GOAL = Turn the material below into a Markdown table with two columns, Row and Line, giving each line its own numbered row. Skip blank lines and leave out the pictures.

* Start MATERIAL SUPPLIED *

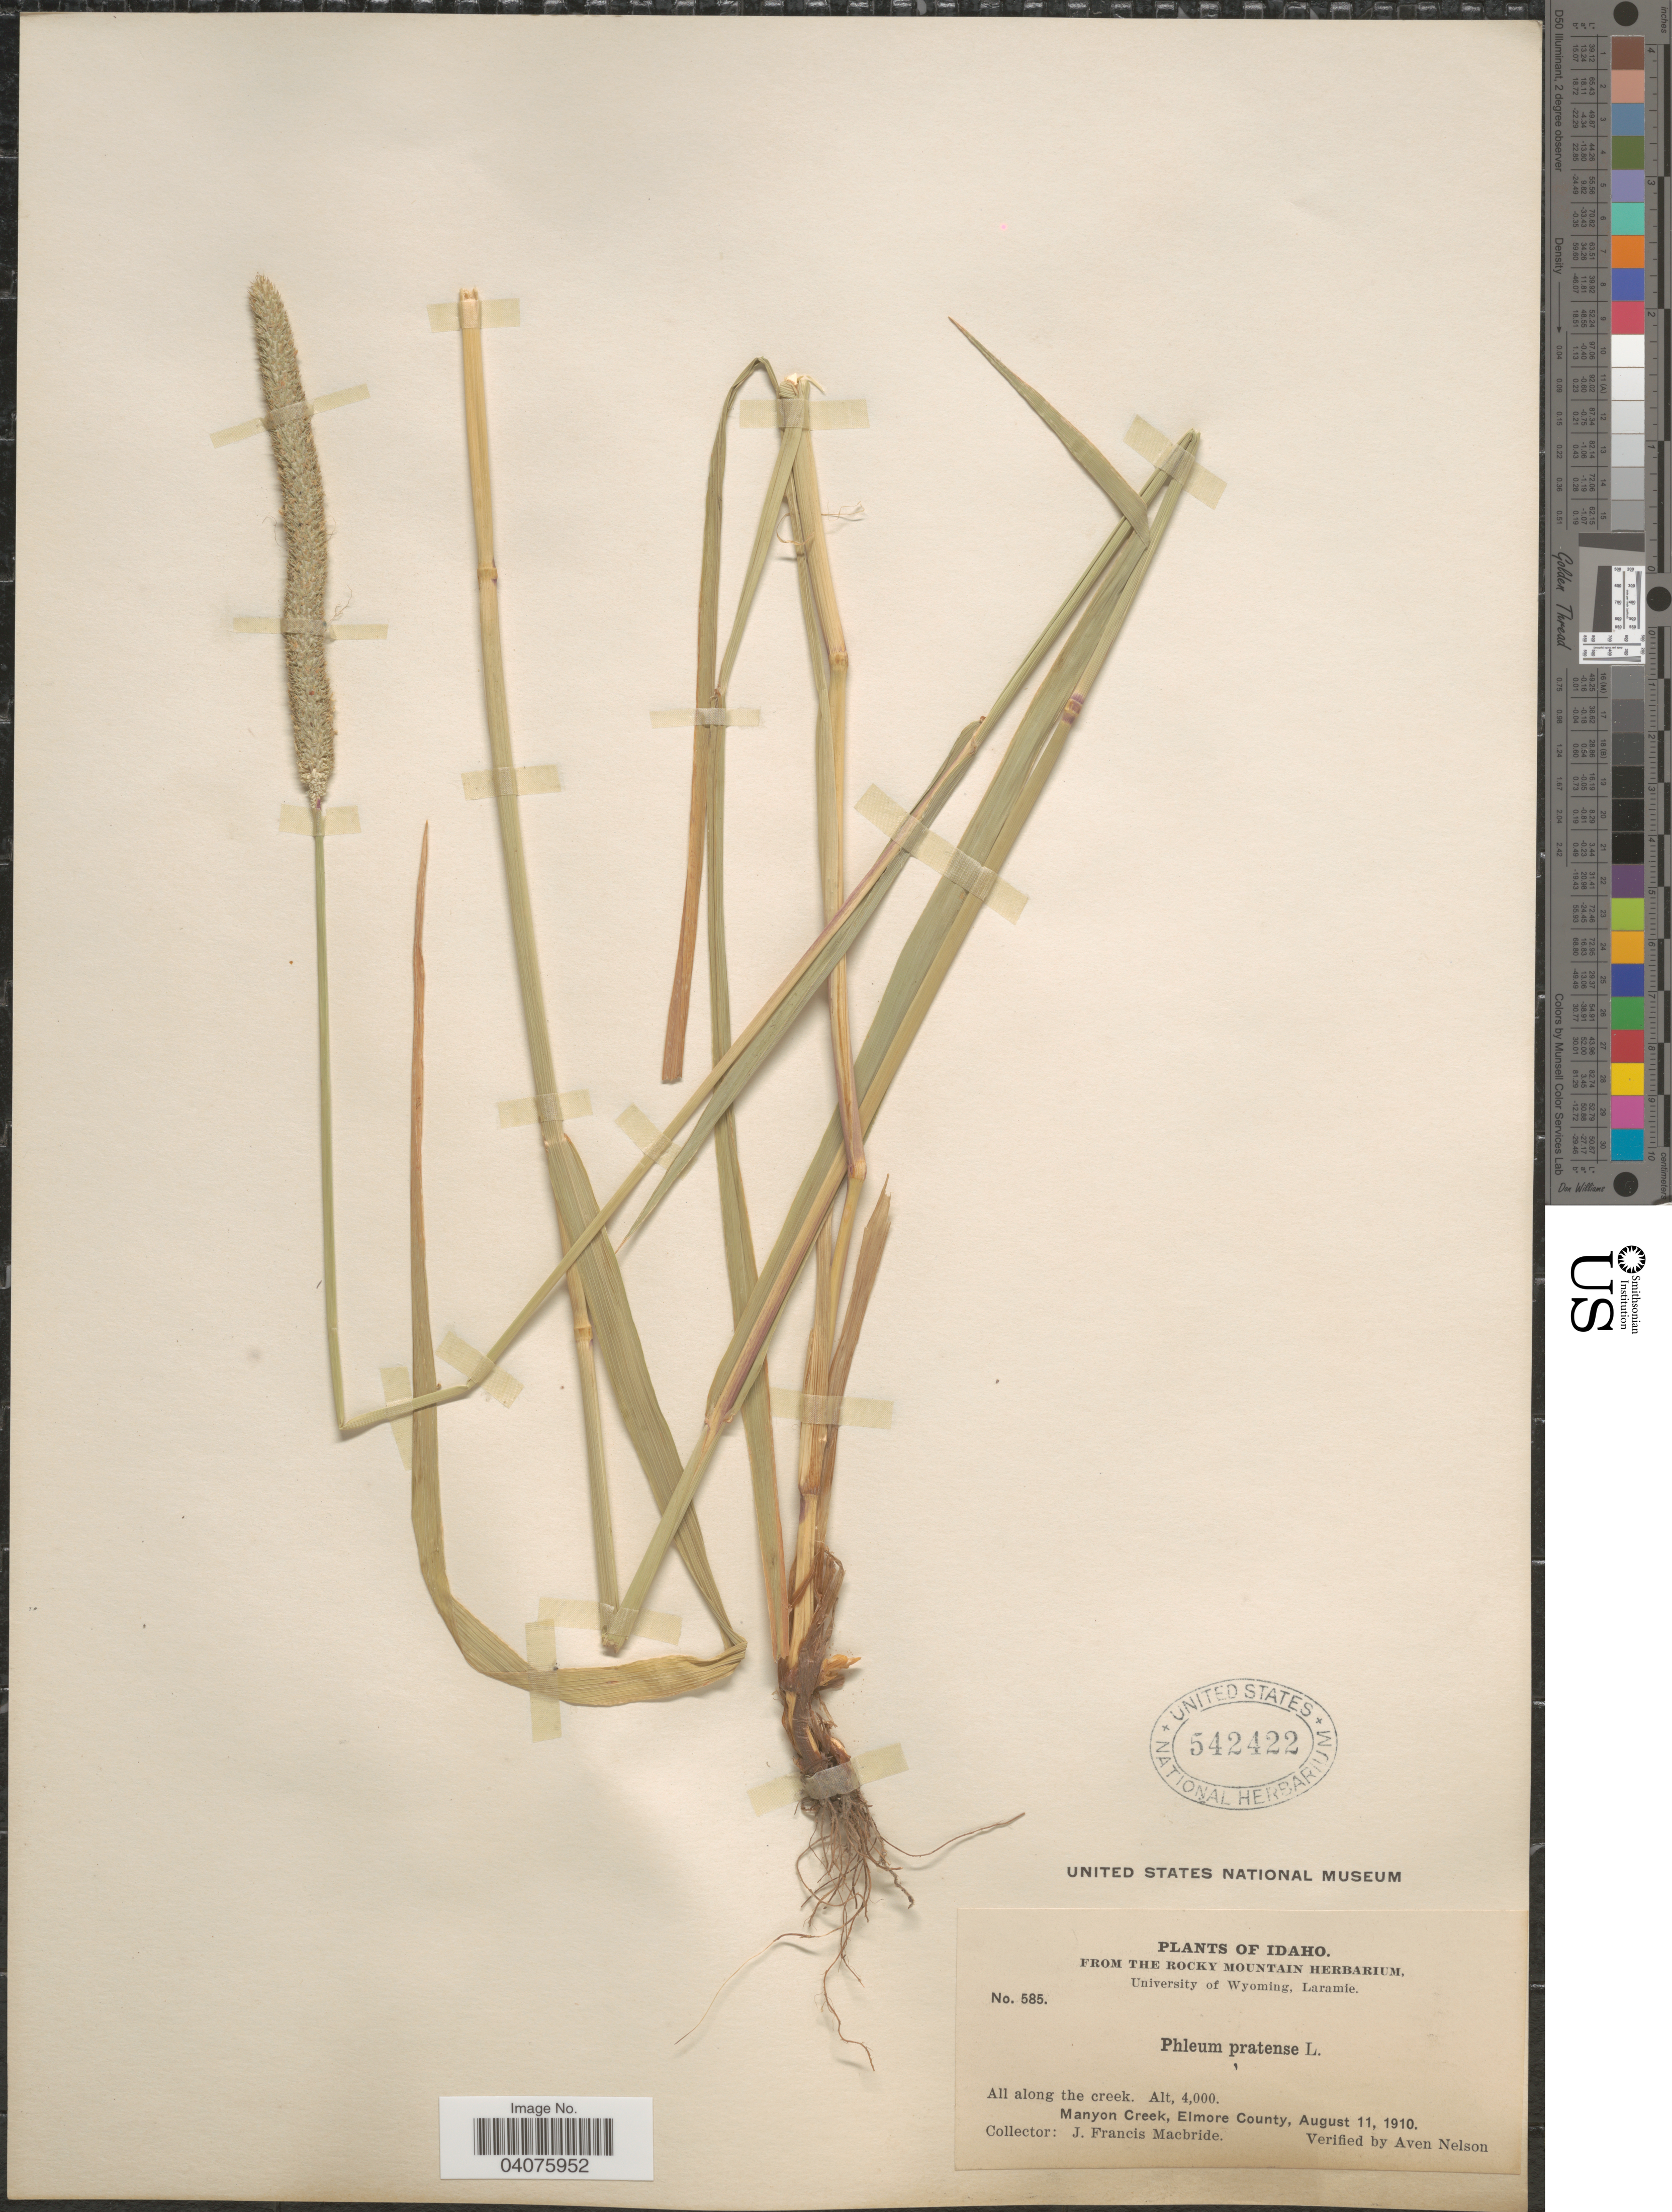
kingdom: Plantae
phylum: Tracheophyta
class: Liliopsida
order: Poales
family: Poaceae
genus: Phleum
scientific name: Phleum pratense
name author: L.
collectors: J. F. Macbride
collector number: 585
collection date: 1910-08-11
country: United States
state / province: Idaho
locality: All along the creek. Manyon Creek, Elmore County.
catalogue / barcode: US 542422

* End MATERIAL SUPPLIED *

RESULT FOR THIS EXERCISE =
| Row | Line |
|---|---|
| 1 | kingdom: Plantae |
| 2 | phylum: Tracheophyta |
| 3 | class: Liliopsida |
| 4 | order: Poales |
| 5 | family: Poaceae |
| 6 | genus: Phleum |
| 7 | scientific name: Phleum pratense |
| 8 | name author: L. |
| 9 | collectors: J. F. Macbride |
| 10 | collector number: 585 |
| 11 | collection date: 1910-08-11 |
| 12 | country: United States |
| 13 | state / province: Idaho |
| 14 | locality: All along the creek. Manyon Creek, Elmore County. |
| 15 | catalogue / barcode: US 542422 |